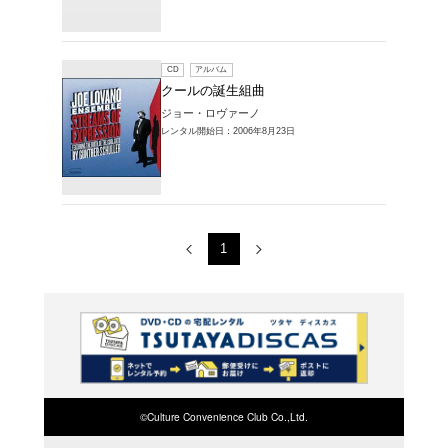
レンタルCD > 
一覧
1～2件を表示
CD
ア
STREA
ジョー・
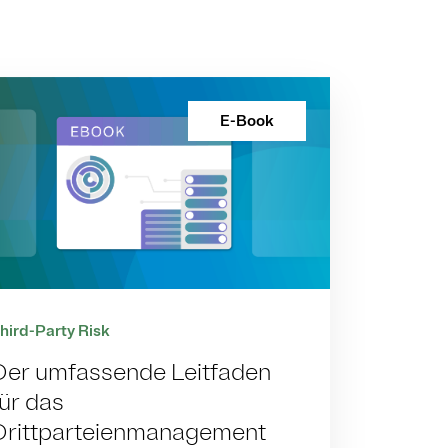
E-Book
hird-Party Risk
Der umfassende Leitfaden
für das
Drittparteienmanagement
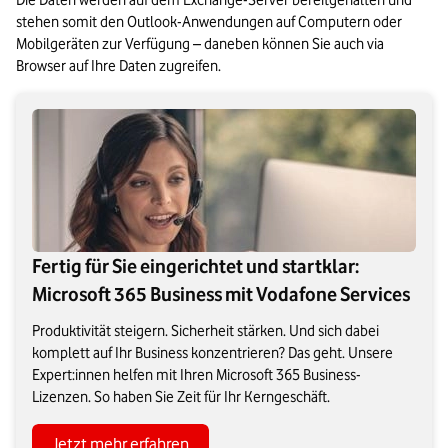
Die Daten werden auf dem Exchange-Server bereitgehalten und 
stehen somit den Outlook-Anwendungen auf Computern oder 
Mobilgeräten zur Verfügung – daneben können Sie auch via 
Browser auf Ihre Daten zugreifen.
Fertig für Sie eingerichtet und startklar:
Microsoft 365 Business mit Vodafone Services
Produktivität steigern. Sicherheit stärken. Und sich dabei
komplett auf Ihr Business konzentrieren? Das geht. Unsere
Expert:innen helfen mit Ihren Microsoft 365 Business-
Lizenzen. So haben Sie Zeit für Ihr Kerngeschäft.
Jetzt mehr erfahren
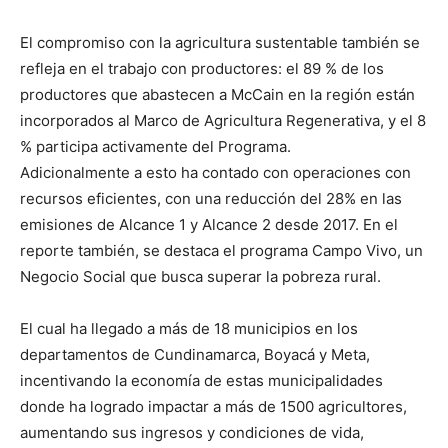
El compromiso con la agricultura sustentable también se
refleja en el trabajo con productores: el 89 % de los
productores que abastecen a McCain en la región están
incorporados al Marco de Agricultura Regenerativa, y el 8
% participa activamente del Programa.
Adicionalmente a esto ha contado con operaciones con
recursos eficientes, con una reducción del 28% en las
emisiones de Alcance 1 y Alcance 2 desde 2017. En el
reporte también, se destaca el programa Campo Vivo, un
Negocio Social que busca superar la pobreza rural.
El cual ha llegado a más de 18 municipios en los
departamentos de Cundinamarca, Boyacá y Meta,
incentivando la economía de estas municipalidades
donde ha logrado impactar a más de 1500 agricultores,
aumentando sus ingresos y condiciones de vida,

------------------------------------

The answer must be every line of the records that contains the word "Microsoft".

WORKED SOLUTION
Microsoft 365 Business mit Vodafone Services
Expert:innen helfen mit Ihren Microsoft 365 Business-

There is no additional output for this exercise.